Extensão da legitimidade ativa no controle concentrado de constitucionalidade
O artigo 103, da CRFB/88, prevê os legitimados para a propositura de ações no controle concentrado de constitucionalidade. Podem ser divididos em duas categorias, conforme a prática do Supremo Tribunal Federal.
Os legitimados universais são: Presidente da República (103, I); a Mesa do Senado Federal (II); a Mesa da Câmara dos Deputados (III); o Procurador-Geral da República (VI); o Conselho Federal da Ordem dos Advogados do Brasil (VII); e o partido político com representação no Congresso Nacional (VIII). Os demais são legitimados especiais: a Mesa de Assembleia Legislativa ou da Câmara Legislativa do Distrito Federal (IV); o Governador de Estado ou do Distrito Federal (V) E confederação sindical ou entidade de classe de âmbito nacional (IX).
Para os segundos, vale a explicação: são especiais porque devem guardar uma relação de pertinência temática entre seus fins e propósitos com o objeto da ação. Configura-se, portanto, um ônus processual.
Atenção maior dá-se à parte final do inciso IX, do artigo 103, da CRFB/88. Mesmo diante de uma compreensão mais geral sobre “entidade de classe de âmbito nacional”, caracterizada como aquela que possui “o mesmo objetivo institucional de defesa dos interesses de uma determinada classe” (ADI 3153 AgR, Rel. Min. Celso De Mello, j. 2004), o STF afunilou o sentido para os representantes dos que desempenham mesma atividade econômica e profissional.
Como forma de jurisprudência defensiva, são aplicadas, ainda, outras condicionantes processuais: “homogeneidade entre os membros integrantes da entidade; e a representatividade da categoria em sua totalidade e comprovação do caráter nacional da entidade, pela presença efetiva de associados em, pelo menos, nove estados-membros” (ADI 4384 AgR – Rel. Min. Luiz Fux, j. 2019).
Contudo, recentes julgados da Corte indicam uma postura de superação parcial da jurisprudência para ampliar o conceito de “entidade de classe de âmbito nacional”. Diante disso, passa a entender como “o conjunto de pessoas ligadas por uma mesma atividade econômica, profissional ou pela defesa de interesses de grupos vulneráveis e/ou minoritários cujos membros as integrem” (ADPF 709, Rel. Min. Luís Roberto Barroso, DJ 07.10.2020. ADPF 527, Rel. Min. Luís Roberto Barroso, j. 02.07.2018; e ADI 5291, Rel. Min. Marco Aurélio, j. 06.05.2015).
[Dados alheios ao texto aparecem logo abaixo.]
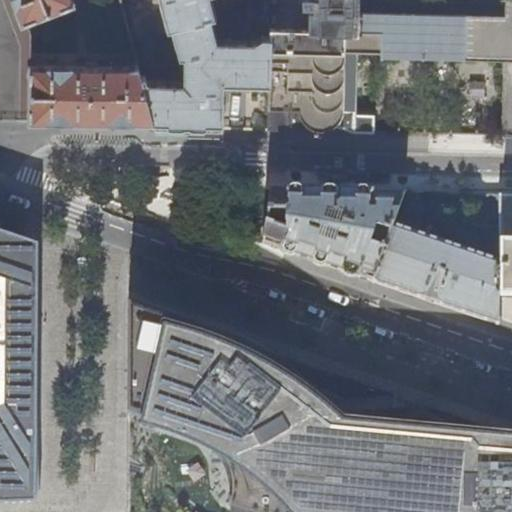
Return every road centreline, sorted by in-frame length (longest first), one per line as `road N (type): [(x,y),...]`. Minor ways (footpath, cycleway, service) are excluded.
road 1 (residential): [(0,187),(511,365)]
road 2 (residential): [(511,166),(77,154),(0,170)]
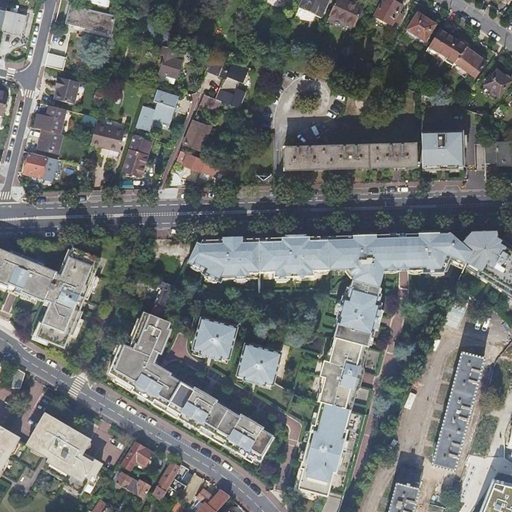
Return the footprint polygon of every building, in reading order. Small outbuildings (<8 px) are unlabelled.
[(7,12),(9,0),(0,0),(0,27),(3,28),(7,12)] [(321,18),(329,0),(301,0),(298,8),(321,18)] [(364,10),(342,0),(337,0),(330,16),(355,28),(364,10)] [(397,24),(402,15),(398,13),(402,6),(389,0),(383,0),(374,17),(391,26),(393,22),(397,24)] [(116,17),(70,6),(65,25),(111,36),(116,17)] [(143,10),(140,9),(137,20),(149,30),(148,38),(161,47),(162,47),(167,48),(171,34),(167,33),(164,34),(162,38),(163,40),(162,40),(160,39),(158,37),(156,36),(153,36),(152,35),(153,33),(153,30),(154,30),(154,28),(154,25),(152,23),(148,20),(145,18),(144,20),(143,20),(145,13),(143,10)] [(3,28),(3,29),(22,33),(26,17),(7,12),(3,28)] [(418,14),(407,30),(414,34),(411,39),(423,46),(436,25),(418,14)] [(414,34),(407,30),(405,34),(411,39),(414,34)] [(453,66),(468,46),(459,40),(457,41),(440,30),(426,51),(434,56),(437,51),(447,58),(445,61),(453,66)] [(453,66),(451,68),(465,78),(468,74),(475,78),(486,63),(477,57),(479,54),(468,46),(453,66)] [(162,47),(160,55),(165,57),(160,74),(154,72),(152,80),(163,84),(166,76),(177,79),(182,62),(181,62),(184,52),(167,48),(162,47)] [(437,51),(434,56),(444,62),(445,61),(447,58),(437,51)] [(66,59),(48,55),(45,67),(63,72),(66,59)] [(226,63),(213,59),(207,73),(225,80),(216,100),(221,102),(239,109),(245,93),(236,89),(239,83),(242,84),(243,83),(249,69),(244,67),(233,64),(230,72),(223,69),(226,63)] [(491,91),(487,95),(495,102),(511,83),(510,82),(510,81),(510,80),(510,79),(509,79),(509,78),(508,78),(508,77),(507,77),(506,77),(505,77),(504,77),(503,77),(496,71),(484,86),(491,91)] [(55,100),(77,106),(82,84),(60,79),(59,79),(58,79),(55,89),(57,90),(55,100)] [(481,90),(487,95),(491,91),(484,86),(481,90)] [(145,105),(143,106),(136,130),(149,134),(149,133),(153,119),(169,125),(168,128),(169,128),(179,97),(178,98),(157,91),(154,102),(157,103),(155,110),(153,109),(152,108),(145,105)] [(8,95),(0,93),(0,116),(3,117),(8,95)] [(221,102),(216,100),(209,97),(204,95),(198,110),(215,117),(221,102)] [(48,117),(50,107),(41,105),(39,115),(48,117)] [(60,135),(65,111),(50,107),(48,117),(39,115),(35,129),(42,131),(60,135)] [(83,123),(85,116),(71,112),(69,120),(83,124),(83,123)] [(96,125),(97,119),(85,116),(83,123),(96,126),(96,125)] [(202,126),(193,122),(184,145),(201,152),(211,126),(203,122),(202,126)] [(125,132),(96,125),(96,126),(92,143),(91,146),(120,153),(125,132)] [(58,154),(63,136),(60,135),(42,131),(38,149),(58,154)] [(463,132),(421,133),(422,170),(464,170),(463,132)] [(152,144),(133,138),(122,172),(141,178),(152,144)] [(511,142),(485,144),(485,164),(511,163),(511,142)] [(416,145),(353,147),(284,149),(285,171),(373,168),(416,167),(416,145)] [(25,173),(24,175),(41,180),(42,177),(43,177),(47,159),(29,155),(25,173)] [(200,172),(204,161),(188,155),(183,166),(200,172)] [(227,180),(231,172),(225,170),(222,178),(227,180)] [(471,231),(460,242),(472,252),(466,267),(511,290),(511,243),(496,236),(495,231),(471,231)] [(452,261),(466,267),(472,252),(460,242),(450,234),(446,238),(444,236),(436,236),(436,233),(432,234),(425,234),(422,234),(422,236),(407,237),(402,237),(398,237),(372,238),(372,235),(369,235),(360,236),(358,236),(358,238),(302,240),(302,238),(289,238),(289,240),(239,242),(239,239),(226,240),(226,242),(201,243),(200,245),(196,244),(190,257),(187,262),(192,264),(201,269),(204,270),(202,274),(205,275),(217,281),(221,282),(222,279),(234,279),(247,279),(260,278),(260,273),(274,273),(274,278),(275,278),(290,277),(314,277),(314,271),(315,271),(328,271),(329,271),(329,270),(345,270),(349,269),(354,276),(353,280),(351,286),(351,285),(350,287),(347,299),(344,298),(343,297),(342,301),(338,315),(337,319),(338,319),(337,324),(338,324),(336,333),(334,338),(367,347),(368,345),(369,342),(370,338),(370,335),(373,336),(374,330),(375,327),(379,313),(380,310),(381,304),(379,304),(378,303),(380,295),(378,294),(384,273),(383,273),(384,270),(398,269),(400,269),(403,269),(408,268),(408,271),(423,270),(423,273),(431,273),(437,272),(439,270),(441,272),(445,272),(446,272),(450,264),(452,261)] [(81,299),(83,293),(83,292),(87,281),(88,277),(94,257),(73,248),(72,251),(62,277),(56,275),(48,301),(51,303),(49,307),(43,323),(37,337),(49,342),(64,348),(65,346),(69,333),(81,299)] [(57,272),(56,275),(62,277),(72,251),(68,249),(59,272),(57,272)] [(45,300),(48,301),(56,275),(56,273),(43,268),(44,265),(11,252),(10,254),(0,250),(0,285),(6,289),(9,290),(19,294),(22,295),(30,298),(31,296),(38,299),(45,302),(45,300)] [(83,293),(89,295),(91,292),(97,277),(94,276),(101,259),(94,257),(88,277),(87,281),(83,292),(83,293)] [(464,270),(466,267),(452,261),(450,264),(464,270)] [(349,269),(345,270),(347,273),(348,275),(350,278),(353,280),(354,276),(349,269)] [(97,277),(91,292),(94,293),(100,279),(97,277)] [(161,319),(176,287),(165,283),(161,281),(158,288),(161,290),(155,304),(155,305),(151,315),(161,319)] [(87,300),(89,295),(83,293),(81,299),(69,333),(65,346),(70,335),(73,336),(80,319),(82,312),(79,311),(85,298),(87,300)] [(30,298),(22,295),(21,297),(36,304),(38,299),(31,296),(30,298)] [(383,311),(380,310),(379,313),(375,327),(374,330),(378,331),(380,328),(381,326),(382,325),(383,321),(384,317),(384,314),(383,311)] [(170,322),(161,319),(151,315),(143,312),(140,319),(137,328),(135,332),(132,340),(128,348),(120,344),(119,346),(115,355),(108,373),(115,377),(126,384),(124,387),(131,392),(132,391),(138,395),(145,399),(152,403),(159,408),(161,404),(173,411),(171,414),(177,419),(178,418),(184,422),(192,426),(198,430),(205,435),(207,431),(219,438),(217,441),(224,446),(224,445),(231,449),(238,453),(244,457),(258,465),(274,438),(272,436),(263,431),(261,430),(263,428),(256,424),(254,423),(249,420),(247,419),(241,415),(239,417),(238,416),(229,411),(225,409),(216,404),(215,403),(216,401),(210,397),(208,396),(203,393),(201,392),(194,388),(193,390),(191,389),(182,384),(179,382),(170,377),(168,376),(170,374),(162,369),(161,369),(159,368),(156,366),(153,364),(157,352),(160,353),(170,330),(167,329),(170,322)] [(128,339),(132,340),(135,332),(137,328),(140,319),(137,318),(128,339)] [(80,319),(73,336),(76,337),(83,320),(80,319)] [(224,325),(213,322),(201,319),(193,349),(200,351),(199,354),(205,355),(207,356),(210,357),(212,357),(214,358),(220,359),(221,356),(228,358),(236,328),(224,325)] [(32,339),(35,341),(41,322),(39,321),(32,339)] [(41,322),(35,341),(47,346),(49,342),(37,337),(43,323),(41,322)] [(318,402),(369,347),(367,347),(334,338),(332,346),(333,346),(333,347),(329,362),(326,361),(324,361),(320,376),(322,377),(325,378),(321,393),(320,393),(317,402),(318,402)] [(244,380),(249,381),(252,382),(254,382),(256,383),(259,384),(264,385),(265,383),(272,385),(281,354),(269,351),(257,348),(245,345),(237,375),(244,377),(244,380)] [(325,358),(324,361),(326,361),(329,362),(333,347),(333,346),(330,350),(327,353),(325,358)] [(369,347),(318,402),(318,403),(321,404),(318,414),(315,427),(312,426),(310,433),(311,433),(308,443),(308,444),(306,450),(306,452),(303,462),(303,463),(302,463),(300,469),(300,470),(303,470),(298,490),(310,493),(328,498),(329,493),(344,497),(366,416),(351,412),(357,392),(360,389),(361,386),(363,380),(364,374),(364,372),(363,368),(369,347)] [(204,358),(205,355),(199,354),(200,351),(193,349),(191,354),(204,358)] [(20,389),(25,374),(18,370),(12,389),(20,389)] [(249,383),(249,381),(244,380),(244,377),(237,375),(236,380),(249,383)] [(113,381),(124,387),(126,384),(115,377),(113,381)] [(159,408),(171,414),(173,411),(161,404),(159,408)] [(66,426),(45,415),(28,445),(44,454),(52,459),(47,470),(52,473),(54,469),(67,477),(64,483),(81,494),(93,474),(95,476),(101,465),(82,453),(90,440),(67,427),(66,426)] [(0,469),(19,439),(0,427),(0,469)] [(205,435),(217,441),(219,438),(207,431),(205,435)] [(144,469),(154,454),(137,443),(122,466),(131,471),(137,461),(140,463),(139,465),(144,469)] [(171,463),(152,495),(156,498),(161,490),(165,492),(179,468),(171,463)] [(190,481),(194,474),(189,471),(185,478),(190,481)] [(118,472),(113,481),(138,497),(144,500),(151,488),(140,481),(139,484),(118,472)] [(138,497),(113,481),(109,487),(124,496),(134,504),(138,497)] [(511,511),(511,487),(496,484),(483,511),(511,511)] [(216,511),(230,497),(221,491),(215,498),(204,489),(198,496),(205,503),(198,510),(200,511),(216,511)] [(166,498),(162,504),(171,511),(173,508),(176,504),(166,498)] [(100,502),(93,511),(109,511),(107,510),(109,507),(100,502)]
A extensão da legitimidade significou que diversos agentes da sociedade civil pudessem ter acesso ao STF para a defesa de seus interesses, tais como dos direitos das pessoas LGBTI (ADPF 527/DF), dos direitos dos povos indígenas (ADPF 709/DF) e dos direitos dos consumidores (ADI 5291/DF).
Para uma formulação de uma teoria de igual proteção, Owen Fiss, conquanto atentando-se para o contexto norteamericano sobre afrodescendentes, aponta três características importantes que podem ser consideradas sobre grupos desfavorecidos ou em desvantagem em geral: “a) constituem um grupo social; b) o grupo esteve em situação de subordinação prolongada; c) o poder político do grupo encontra-se severamente limitado. ” – ver Derecho y grupos desaventajados, sob coordenação de Gargarella, 1999.
Para desmistificar o temor sobre a possibilidade de um aumento no volume de processos em controle de constitucionalidade e, ainda, uma reflexão sobre quem tem, em alguma medida, acesso ao órgão de cúpula do Poder Judiciário brasileiro, o estudo “A quem interessa o controle concentrado de constitucionalidade ?” pode ajudar com questionamento de primeira ordem.
A mudança de posicionamento parece importante ao conferir maior abertura para uma democracia participativa, além da tutela do direito objetivo e uma defesa normativa da Constituição, especialmente em relação aos direitos fundamentais.